A rotina de estudos intensos para tentar uma vaga em Medicina na federal do Amazonas ganhou um novo capítulo na vida da amazonense Mariana Carvalho. Aos 21 anos, a estudante de pré-vestibular foi selecionada para integrar o programa de voluntariado na Copa do Mundo, que acontecerá nos Canadá, Estados Unidos e México. A jovem atuará em Miami e será a única representante da Região Norte do Brasil aprovada no processo seletivo.
Como surgiu a oportunidade
A oportunidade surgiu de forma inesperada, em um momento simples do dia a dia. Depois de horas de estudo, Mariana decidiu descansar e navegar pelas redes sociais quando encontrou um vídeo falando sobre as inscrições para voluntários da Copa.
“Estava descansando após ter estudado. Tive um dia bem cansativo de estudos e fui olhar minhas redes sociais. Apareceu um vídeo de um gringo dizendo que estavam abertas as inscrições para ser voluntário da Copa do Mundo. Entrei no site e me inscrevi”, contou.
Apesar de ser sua primeira experiência em um evento da copa, ela já havia participado de outros voluntariados esportivos e afirma que sempre teve interesse por esse universo. Segundo Mariana, o domínio de idiomas acabou sendo um dos grandes diferenciais durante a seleção.
“Eu acredito que falar inglês, espanhol e português ajudou muito, principalmente porque escolhi Miami. Lá o espanhol é muito forte e os primeiros jogos têm muitos times latinos”, explicou.
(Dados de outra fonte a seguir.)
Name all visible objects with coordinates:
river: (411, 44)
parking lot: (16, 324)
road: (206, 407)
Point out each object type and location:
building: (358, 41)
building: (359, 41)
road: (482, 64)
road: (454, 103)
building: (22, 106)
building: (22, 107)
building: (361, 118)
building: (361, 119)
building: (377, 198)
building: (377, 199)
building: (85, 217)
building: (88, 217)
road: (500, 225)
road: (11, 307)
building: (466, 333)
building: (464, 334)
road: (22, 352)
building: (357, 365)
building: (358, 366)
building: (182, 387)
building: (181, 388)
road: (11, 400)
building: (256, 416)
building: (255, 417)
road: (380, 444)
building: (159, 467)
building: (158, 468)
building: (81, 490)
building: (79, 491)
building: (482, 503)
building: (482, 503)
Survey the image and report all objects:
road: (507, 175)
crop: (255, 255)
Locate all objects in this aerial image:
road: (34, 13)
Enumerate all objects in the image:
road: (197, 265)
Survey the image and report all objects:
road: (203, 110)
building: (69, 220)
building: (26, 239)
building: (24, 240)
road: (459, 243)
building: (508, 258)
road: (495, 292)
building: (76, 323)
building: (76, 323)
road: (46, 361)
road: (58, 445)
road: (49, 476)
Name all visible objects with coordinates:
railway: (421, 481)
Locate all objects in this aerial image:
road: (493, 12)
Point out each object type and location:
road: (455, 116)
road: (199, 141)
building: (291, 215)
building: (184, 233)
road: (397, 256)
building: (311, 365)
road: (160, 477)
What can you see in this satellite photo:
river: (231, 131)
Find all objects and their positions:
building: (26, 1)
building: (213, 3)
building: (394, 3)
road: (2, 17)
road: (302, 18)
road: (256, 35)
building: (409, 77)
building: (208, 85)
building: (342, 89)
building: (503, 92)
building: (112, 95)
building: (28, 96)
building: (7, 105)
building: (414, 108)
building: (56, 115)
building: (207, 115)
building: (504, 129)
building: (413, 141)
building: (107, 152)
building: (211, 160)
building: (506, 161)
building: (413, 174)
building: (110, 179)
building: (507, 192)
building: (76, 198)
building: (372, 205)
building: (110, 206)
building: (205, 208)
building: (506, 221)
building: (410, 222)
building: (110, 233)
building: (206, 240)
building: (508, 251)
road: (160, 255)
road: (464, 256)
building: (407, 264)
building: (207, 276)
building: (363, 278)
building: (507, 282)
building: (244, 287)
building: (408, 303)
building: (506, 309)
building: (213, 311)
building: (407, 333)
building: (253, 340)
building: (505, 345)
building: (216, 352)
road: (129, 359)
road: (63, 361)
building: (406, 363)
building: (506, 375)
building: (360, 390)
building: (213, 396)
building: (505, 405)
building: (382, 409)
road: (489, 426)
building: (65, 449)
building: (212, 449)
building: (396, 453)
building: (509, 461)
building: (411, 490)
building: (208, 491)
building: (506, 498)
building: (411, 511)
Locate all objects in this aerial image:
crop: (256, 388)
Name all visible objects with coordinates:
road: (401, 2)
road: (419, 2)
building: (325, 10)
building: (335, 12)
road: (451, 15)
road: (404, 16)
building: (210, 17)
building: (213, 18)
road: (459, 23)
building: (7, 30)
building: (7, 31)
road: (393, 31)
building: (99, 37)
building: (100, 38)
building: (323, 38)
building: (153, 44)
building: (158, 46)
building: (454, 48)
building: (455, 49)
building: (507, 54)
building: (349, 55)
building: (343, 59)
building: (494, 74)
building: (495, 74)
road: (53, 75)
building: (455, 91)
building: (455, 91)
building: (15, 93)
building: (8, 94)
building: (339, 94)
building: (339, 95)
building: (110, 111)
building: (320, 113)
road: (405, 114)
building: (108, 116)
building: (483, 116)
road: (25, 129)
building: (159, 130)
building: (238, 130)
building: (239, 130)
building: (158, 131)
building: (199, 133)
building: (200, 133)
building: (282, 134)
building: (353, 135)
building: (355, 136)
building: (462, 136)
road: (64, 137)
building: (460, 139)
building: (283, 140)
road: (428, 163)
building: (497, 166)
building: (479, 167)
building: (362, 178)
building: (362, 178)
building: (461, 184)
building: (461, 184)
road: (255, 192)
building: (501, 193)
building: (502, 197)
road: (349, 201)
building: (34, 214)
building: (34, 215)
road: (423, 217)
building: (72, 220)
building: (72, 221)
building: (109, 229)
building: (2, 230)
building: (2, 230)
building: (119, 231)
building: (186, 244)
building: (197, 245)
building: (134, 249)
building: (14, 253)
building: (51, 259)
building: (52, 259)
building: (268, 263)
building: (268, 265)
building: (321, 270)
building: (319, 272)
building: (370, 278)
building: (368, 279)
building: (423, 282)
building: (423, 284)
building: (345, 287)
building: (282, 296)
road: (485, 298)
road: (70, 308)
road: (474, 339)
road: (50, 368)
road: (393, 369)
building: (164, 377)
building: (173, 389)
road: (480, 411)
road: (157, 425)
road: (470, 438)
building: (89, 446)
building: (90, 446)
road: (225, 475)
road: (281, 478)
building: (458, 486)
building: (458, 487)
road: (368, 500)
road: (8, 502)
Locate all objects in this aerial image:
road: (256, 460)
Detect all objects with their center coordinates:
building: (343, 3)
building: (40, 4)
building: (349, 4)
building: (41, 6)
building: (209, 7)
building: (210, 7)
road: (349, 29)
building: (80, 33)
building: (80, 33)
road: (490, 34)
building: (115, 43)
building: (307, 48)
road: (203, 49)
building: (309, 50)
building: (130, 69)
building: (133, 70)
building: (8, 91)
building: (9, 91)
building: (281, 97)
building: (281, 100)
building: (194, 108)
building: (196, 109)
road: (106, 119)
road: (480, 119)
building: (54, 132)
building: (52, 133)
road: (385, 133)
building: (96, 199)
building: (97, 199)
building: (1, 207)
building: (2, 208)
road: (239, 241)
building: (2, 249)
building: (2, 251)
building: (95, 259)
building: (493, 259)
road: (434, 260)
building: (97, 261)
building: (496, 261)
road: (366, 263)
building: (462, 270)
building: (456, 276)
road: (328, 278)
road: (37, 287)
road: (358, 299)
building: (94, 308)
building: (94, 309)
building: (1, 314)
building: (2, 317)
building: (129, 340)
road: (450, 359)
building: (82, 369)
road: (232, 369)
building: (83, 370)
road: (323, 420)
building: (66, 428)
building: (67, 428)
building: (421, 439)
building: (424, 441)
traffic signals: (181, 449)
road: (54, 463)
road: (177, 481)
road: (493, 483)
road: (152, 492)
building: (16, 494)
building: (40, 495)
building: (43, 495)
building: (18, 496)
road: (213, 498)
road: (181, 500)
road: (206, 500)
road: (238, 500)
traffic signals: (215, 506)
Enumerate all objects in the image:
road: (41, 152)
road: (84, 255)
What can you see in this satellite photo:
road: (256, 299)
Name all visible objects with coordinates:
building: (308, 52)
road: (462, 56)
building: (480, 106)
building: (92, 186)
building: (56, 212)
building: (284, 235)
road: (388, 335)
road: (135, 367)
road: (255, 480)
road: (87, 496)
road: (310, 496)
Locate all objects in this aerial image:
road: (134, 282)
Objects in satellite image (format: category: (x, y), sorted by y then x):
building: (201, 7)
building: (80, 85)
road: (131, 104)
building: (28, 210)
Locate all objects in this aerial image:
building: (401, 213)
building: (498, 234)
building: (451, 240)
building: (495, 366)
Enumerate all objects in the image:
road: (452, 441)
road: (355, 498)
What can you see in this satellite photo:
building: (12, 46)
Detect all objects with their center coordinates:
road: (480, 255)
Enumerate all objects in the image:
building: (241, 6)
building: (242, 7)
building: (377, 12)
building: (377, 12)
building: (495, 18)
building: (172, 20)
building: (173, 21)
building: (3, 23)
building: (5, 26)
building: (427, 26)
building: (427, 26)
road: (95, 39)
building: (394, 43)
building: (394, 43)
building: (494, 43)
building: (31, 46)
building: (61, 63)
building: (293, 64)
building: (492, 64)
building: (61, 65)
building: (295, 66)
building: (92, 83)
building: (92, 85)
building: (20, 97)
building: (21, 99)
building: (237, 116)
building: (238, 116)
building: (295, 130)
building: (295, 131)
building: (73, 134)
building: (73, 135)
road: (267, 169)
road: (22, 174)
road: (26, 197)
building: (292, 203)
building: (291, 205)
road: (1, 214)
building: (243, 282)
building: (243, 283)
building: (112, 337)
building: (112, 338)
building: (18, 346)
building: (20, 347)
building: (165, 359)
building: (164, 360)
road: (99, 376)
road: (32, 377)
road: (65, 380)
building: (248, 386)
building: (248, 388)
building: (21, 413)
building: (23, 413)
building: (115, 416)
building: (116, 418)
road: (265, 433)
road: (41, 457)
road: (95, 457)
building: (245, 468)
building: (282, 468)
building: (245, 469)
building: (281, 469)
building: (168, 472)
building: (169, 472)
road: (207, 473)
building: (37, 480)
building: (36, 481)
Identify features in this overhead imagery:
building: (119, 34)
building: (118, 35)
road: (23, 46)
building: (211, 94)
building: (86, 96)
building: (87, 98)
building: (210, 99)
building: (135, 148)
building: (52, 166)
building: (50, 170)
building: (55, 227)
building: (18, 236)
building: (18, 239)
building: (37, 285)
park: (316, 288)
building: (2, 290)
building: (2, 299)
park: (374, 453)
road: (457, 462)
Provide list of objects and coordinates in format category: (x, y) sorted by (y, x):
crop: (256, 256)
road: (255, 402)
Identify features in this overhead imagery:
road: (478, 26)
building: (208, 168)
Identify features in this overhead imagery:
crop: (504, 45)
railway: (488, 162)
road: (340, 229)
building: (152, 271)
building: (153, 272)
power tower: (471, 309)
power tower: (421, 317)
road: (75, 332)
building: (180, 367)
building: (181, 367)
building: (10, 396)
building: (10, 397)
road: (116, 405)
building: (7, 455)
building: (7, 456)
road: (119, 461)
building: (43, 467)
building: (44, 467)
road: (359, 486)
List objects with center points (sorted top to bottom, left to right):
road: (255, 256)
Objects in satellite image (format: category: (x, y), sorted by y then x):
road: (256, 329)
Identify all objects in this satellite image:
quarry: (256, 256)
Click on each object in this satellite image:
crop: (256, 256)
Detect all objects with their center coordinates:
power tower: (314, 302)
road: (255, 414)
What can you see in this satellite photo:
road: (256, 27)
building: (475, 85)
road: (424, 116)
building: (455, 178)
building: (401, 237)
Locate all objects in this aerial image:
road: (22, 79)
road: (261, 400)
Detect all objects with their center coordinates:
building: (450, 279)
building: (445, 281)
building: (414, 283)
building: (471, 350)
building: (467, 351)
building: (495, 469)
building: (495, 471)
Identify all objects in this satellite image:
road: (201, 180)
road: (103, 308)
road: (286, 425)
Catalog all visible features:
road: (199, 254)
Além dos idiomas, a estudante também destaca experiências anteriores com atendimento ao público, algo que considera importante para o perfil buscado pela organização.
Processo seletivo reuniu mais de um milhão de inscritos
O processo seletivo ocorreu em etapas e incluiu formulários, perguntas discursivas, situações simuladas e até um quiz sobre futebol. Mariana lembra que a espera pela resposta final foi marcada por ansiedade e emoção.
“Quando saiu o resultado, eu chorei de felicidade. Foram mais de um milhão de inscrições. Pra mim foi muito emocionante conseguir essa vaga representando o Brasil”, disse.
A jovem também afirma que carrega a responsabilidade de representar o Amazonas e a Região Norte em um evento acompanhado pelo mundo inteiro.
“Espero representar bem o Norte, falar da nossa cultura, da nossa culinária e fazer as pessoas terem vontade de conhecer a nossa região”, afirmou.
Ao todo, Mariana ficará cerca de 41 dias em Miami. Durante esse período, trabalhará em sete jogos e também em atividades realizadas dentro dos estádios nos dias sem partidas. Entre os confrontos confirmados na escala dela estão partidas do Uruguai, um jogo do Brasil contra a Escócia e uma semifinal.
Custos da viagem e campanha para arrecadação
Embora a organização da Copa ofereça alimentação nos dias de trabalho, seguro-saúde e suporte para o visto, despesas como hospedagem e transporte ficam por conta dos voluntários. Segundo Mariana, esse é o principal desafio financeiro da viagem.
“Miami é uma cidade muito grande, tudo é distante e o transporte acaba ficando caro porque é tudo em dólar. A hospedagem também pesa bastante”, explicou.
Além da experiência internacional, ela acredita que o voluntariado também terá impacto direto na formação pessoal e profissional que deseja construir na medicina.
“Uma das coisas que mais falam nos treinamentos é sobre empatia e diversidade. Acho que isso vai ser muito importante para mim como futura médica”, destacou.
A preparação para o evento já começou. Desde maio, os voluntários participam de treinamentos online com orientações específicas sobre as funções que irão desempenhar durante a competição.
Fã de futebol desde a infância, Mariana conta que a paixão pelo esporte veio da convivência com o avô. Hoje, seu time favorito é o FC Barcelona.
Programa de voluntariado da Copa do Mundo
O programa de voluntariado da Copa do Mundo contará com cerca de 65 mil voluntários distribuídos entre os três países-sede do torneio. O número representa um aumento significativo em relação à edição de 2022, realizada no Catar, e acompanha o crescimento da competição, que pela primeira vez terá 48 seleções participantes.
Com isso, o total de partidas sobe de 64 para 104 jogos, ampliando também a demanda por colaboradores. Os voluntários atuarão em 23 áreas funcionais diferentes, desempenhando tarefas ligadas à organização, logística, atendimento ao público e suporte dentro e fora dos estádios.